→ **OBJECTIVE**: Report every line below that includes the word "catalogue".
┌─ MATERIAL FOR THIS EXERCISE
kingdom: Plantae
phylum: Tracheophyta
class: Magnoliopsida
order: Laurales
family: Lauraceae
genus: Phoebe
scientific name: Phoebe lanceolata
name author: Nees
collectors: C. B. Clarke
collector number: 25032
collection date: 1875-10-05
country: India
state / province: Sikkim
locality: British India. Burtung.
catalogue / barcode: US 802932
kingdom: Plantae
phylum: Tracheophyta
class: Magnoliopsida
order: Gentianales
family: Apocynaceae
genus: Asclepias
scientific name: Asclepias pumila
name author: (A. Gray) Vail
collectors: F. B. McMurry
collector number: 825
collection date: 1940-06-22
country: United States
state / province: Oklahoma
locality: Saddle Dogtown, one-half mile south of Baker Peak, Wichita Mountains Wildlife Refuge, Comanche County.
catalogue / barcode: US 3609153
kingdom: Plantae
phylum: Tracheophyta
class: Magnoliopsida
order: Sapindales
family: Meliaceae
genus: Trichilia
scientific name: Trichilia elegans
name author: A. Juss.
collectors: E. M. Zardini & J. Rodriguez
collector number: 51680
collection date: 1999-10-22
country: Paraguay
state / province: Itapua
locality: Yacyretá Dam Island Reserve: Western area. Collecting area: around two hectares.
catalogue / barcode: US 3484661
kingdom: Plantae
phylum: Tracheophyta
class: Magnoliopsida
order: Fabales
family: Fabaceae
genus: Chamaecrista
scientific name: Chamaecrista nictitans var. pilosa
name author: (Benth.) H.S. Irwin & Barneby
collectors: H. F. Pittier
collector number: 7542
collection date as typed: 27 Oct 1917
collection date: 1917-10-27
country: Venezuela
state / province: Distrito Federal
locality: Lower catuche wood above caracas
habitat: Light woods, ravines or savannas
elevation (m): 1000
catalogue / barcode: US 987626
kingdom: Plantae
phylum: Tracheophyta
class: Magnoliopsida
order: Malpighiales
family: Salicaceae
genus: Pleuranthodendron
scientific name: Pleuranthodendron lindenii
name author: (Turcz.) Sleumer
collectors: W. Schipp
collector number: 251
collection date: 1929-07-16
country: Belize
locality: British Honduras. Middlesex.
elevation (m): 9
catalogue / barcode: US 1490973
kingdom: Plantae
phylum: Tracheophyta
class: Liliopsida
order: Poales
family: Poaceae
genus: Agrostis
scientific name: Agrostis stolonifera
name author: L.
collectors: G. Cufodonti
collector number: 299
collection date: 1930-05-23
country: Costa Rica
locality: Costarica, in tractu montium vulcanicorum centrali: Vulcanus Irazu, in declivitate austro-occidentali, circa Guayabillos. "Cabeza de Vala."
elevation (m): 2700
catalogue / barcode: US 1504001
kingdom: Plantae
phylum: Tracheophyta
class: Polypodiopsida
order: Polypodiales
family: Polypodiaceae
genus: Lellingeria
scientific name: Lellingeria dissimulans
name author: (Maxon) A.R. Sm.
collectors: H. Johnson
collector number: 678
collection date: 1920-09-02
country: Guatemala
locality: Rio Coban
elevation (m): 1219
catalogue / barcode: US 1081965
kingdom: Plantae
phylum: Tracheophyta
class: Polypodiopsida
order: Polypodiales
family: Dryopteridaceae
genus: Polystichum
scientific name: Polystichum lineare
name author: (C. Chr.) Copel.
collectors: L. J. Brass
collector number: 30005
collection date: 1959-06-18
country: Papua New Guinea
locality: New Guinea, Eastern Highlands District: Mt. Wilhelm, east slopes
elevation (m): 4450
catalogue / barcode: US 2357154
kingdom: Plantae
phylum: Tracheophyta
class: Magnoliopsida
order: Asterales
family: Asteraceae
└─
→ **TASK RESPONSE**:
catalogue / barcode: US 802932
catalogue / barcode: US 3609153
catalogue / barcode: US 3484661
catalogue / barcode: US 987626
catalogue / barcode: US 1490973
catalogue / barcode: US 1504001
catalogue / barcode: US 1081965
catalogue / barcode: US 2357154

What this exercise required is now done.